Complete the following:
1. Decide whether each statement below agrees with the article on somatic cell nuclear transfer. Answer yes or no for each, and quote the words of the article that decide it.
(a) The researchers report the first creation of a stem cell line containing a patient's genome using SCNT.
(b) The creation of induced pluripotent stem cells increased interest in SCNT.
(c) Massachusetts law restricts compensating egg donors.
2. Copy out everything in the article on somatic cell nuclear transfer from "Since that time, the" down to "SCNT as well.".
3. Carry on the article on somatic cell nuclear transfer from the point where it stops.
--- Excerpted text Enclosed Below ---
Insights on Somatic Cell Nuclear Transfer
Five years after first gaining institutional permission to attempt to produce stem cell lines via somatic cell nuclear transfer (SCNT), two Harvard researchers and a former Harvard postdoctoral fellow have closed the loop with a flurry of new studies and a commentary. In papers in Nature, Nature Communications, and Cell Stem Cell, the researchers report the first creation of a stem cell line containing a patient’s genome using SCNT; an experiment explaining why other attempts at SCNT have been unsuccessful; and a commentary reporting that it is impractical if not impossible to recruit ova donors without paying them.
Ironically, all three reports serve to underscore how astoundingly fast the field of stem cell science has advanced since 2006, when it looked as though SCNT provided the only path to the creation of disease-specific stem cell lines from patients. Interest in these stem cell lines was high because they could be used for studying disease development, for transplanting to treat diseases, and as tools for the development of conventional drugs.
Since that time, the creation of induced pluripotent stem cells (iPS) and the successful reprogramming of one type of adult cell into another type have provided researchers with alternatives to SCNT, and decreased interest in it. However, because it is still too early to know which approach will prove the most useful, groups have continued their research efforts in SCNT as well.
In their commentary in Cell Stem Cell, HSCI Co-Director Douglas Melton, PhD, and HSCI Principal Faculty member Kevin Eggan, PhD, report that without compensating donors — a practice restricted by Massachusetts law — they “could not recruit enough egg donors to enable controlled nuclear transfer experiments.”
--- End of Enclosed Excerpted text ---
--- Data section Enclosed Below ---
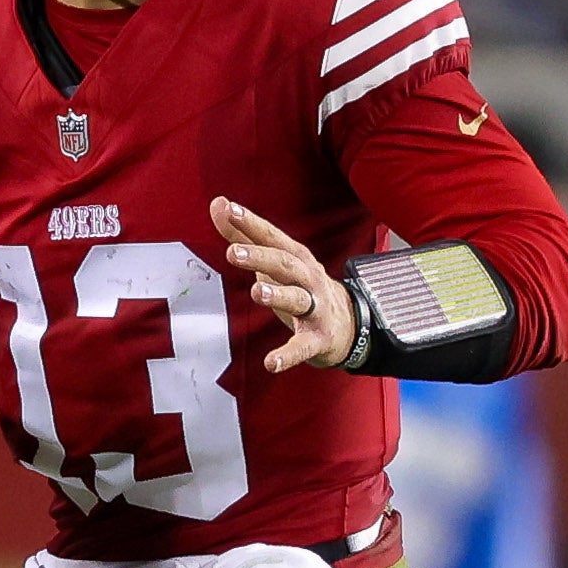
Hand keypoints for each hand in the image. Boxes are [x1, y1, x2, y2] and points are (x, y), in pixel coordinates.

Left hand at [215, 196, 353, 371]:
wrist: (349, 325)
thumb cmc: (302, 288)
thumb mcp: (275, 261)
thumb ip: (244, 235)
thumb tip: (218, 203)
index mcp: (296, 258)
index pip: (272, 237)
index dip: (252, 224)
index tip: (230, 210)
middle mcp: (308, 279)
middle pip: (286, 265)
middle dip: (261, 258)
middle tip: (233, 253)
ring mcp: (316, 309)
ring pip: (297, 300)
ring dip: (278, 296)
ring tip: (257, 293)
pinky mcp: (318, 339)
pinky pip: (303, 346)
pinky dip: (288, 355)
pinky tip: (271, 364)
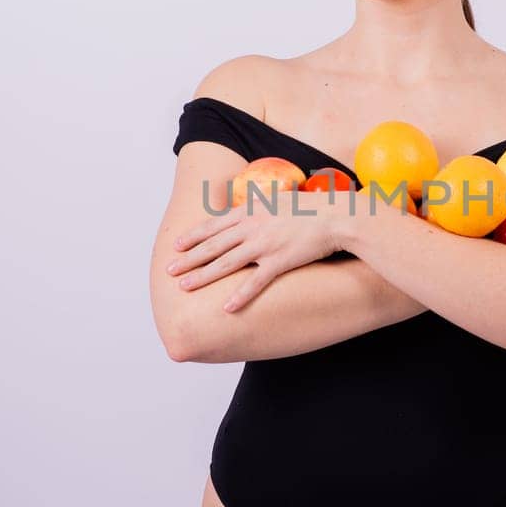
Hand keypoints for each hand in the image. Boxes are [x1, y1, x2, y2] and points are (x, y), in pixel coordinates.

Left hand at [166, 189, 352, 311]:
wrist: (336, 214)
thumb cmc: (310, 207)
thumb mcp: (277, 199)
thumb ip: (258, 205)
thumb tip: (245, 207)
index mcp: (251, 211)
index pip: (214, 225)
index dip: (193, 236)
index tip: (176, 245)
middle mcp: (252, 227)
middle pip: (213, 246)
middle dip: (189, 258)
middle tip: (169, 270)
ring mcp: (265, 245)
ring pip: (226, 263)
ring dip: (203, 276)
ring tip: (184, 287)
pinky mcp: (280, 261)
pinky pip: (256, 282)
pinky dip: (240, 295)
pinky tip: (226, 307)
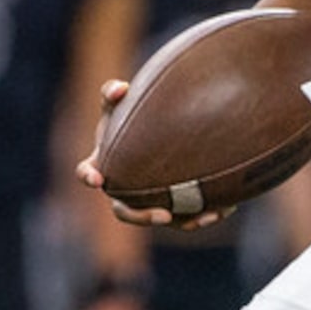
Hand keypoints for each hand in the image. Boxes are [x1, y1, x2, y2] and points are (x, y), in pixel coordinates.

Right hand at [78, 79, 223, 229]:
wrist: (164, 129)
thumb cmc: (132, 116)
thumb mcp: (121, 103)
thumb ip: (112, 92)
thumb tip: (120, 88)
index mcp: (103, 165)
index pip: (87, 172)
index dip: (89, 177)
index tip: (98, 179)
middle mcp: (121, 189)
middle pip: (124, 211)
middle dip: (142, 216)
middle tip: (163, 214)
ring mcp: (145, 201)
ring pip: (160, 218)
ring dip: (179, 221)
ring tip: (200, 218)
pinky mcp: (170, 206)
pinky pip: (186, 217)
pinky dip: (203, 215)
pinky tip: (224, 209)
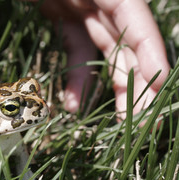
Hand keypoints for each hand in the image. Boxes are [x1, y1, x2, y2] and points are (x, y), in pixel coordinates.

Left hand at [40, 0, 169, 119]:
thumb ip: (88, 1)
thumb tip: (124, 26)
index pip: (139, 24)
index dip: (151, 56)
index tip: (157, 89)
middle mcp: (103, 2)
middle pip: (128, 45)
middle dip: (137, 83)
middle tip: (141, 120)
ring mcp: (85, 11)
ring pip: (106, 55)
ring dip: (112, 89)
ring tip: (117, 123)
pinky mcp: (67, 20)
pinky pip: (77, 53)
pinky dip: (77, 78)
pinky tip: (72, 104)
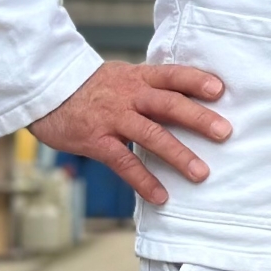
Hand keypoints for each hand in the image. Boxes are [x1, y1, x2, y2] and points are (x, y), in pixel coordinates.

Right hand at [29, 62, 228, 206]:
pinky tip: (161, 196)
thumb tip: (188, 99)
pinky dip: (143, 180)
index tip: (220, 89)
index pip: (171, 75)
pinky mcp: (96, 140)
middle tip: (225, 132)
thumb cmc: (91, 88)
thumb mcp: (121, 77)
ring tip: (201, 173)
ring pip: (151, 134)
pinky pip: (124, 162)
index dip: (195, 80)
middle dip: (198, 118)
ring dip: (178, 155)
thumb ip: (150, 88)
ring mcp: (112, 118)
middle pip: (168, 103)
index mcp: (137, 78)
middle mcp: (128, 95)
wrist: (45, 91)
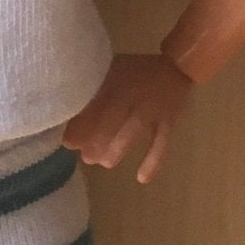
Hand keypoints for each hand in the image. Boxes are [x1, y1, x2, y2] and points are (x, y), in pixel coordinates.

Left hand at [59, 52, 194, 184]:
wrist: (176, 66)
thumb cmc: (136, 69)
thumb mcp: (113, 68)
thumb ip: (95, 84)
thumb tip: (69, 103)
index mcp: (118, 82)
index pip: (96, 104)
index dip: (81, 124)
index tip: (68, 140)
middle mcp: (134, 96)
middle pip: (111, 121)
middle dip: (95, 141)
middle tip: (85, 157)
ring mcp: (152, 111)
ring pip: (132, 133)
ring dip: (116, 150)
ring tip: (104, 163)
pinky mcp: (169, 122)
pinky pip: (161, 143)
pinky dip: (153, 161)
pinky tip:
--- End of Enclosed Data section ---
Results in order:
1.
(a) Yes: "the researchers report the first creation of a stem cell line containing a patient’s genome using SCNT"
(b) No: "have provided researchers with alternatives to SCNT, and decreased interest in it"
(c) Yes: "without compensating donors — a practice restricted by Massachusetts law"

2.
Since that time, the creation of induced pluripotent stem cells (iPS) and the successful reprogramming of one type of adult cell into another type have provided researchers with alternatives to SCNT, and decreased interest in it. However, because it is still too early to know which approach will prove the most useful, groups have continued their research efforts in SCNT as well.

3.
In fact, Melton and Eggan report that although 239 women responded to advertisements seeking ova donors, and 79 met all the study requirements, only one woman ultimately donated eggs, and the attempt at SCNT using those eggs failed. If SCNT research is to be successful, Melton and Eggan argue, researchers must be able to adequately compensate donors for the time, risks, and inconvenience involved in the donation process.
Because they were unable to recruit ova donors, Eggan, Melton, and Dieter Egli, PhD, who at the time was a postdoc in Eggan’s lab at Harvard, attempted to perform SCNT using zygotes (very early stage embryos) donated by couples undergoing fertility treatment, from which the nucleus was removed and replaced with genetic material from patient skin cells. The researchers report in Nature Communications that though this procedure was successful using mouse zygotes, producing stem cells within hours of nuclear transfer, all attempts using human zygotes failed. What this suggests, they say, is that there is an as yet not understood natural barrier to human cellular reprogramming after SCNT.
Egli went on to establish his own research group at the independent New York Stem Cell Foundation (NYSCF) laboratory, where he is a senior research fellow. In New York state, lack of an ova donor payment statute made it possible for Egli to compensate donors for their participation and continue his SCNT work.
He now reports in the latest edition of Nature that along with his colleagues at NYSCF, Columbia University, and the Naomi Berrie Diabetes Center, the group has produced a stem cell line containing the genes of a diabetic patient, and has also pinpointed the cause of the SCNT method’s previous failure.
Egli’s work suggests that success was prevented due to aspects of one of the phases of the manipulations required during SCNT. Although this finding allowed Egli’s group to produce a stem cell line, further work will be required before a precisely matched patient stem cell line can be made.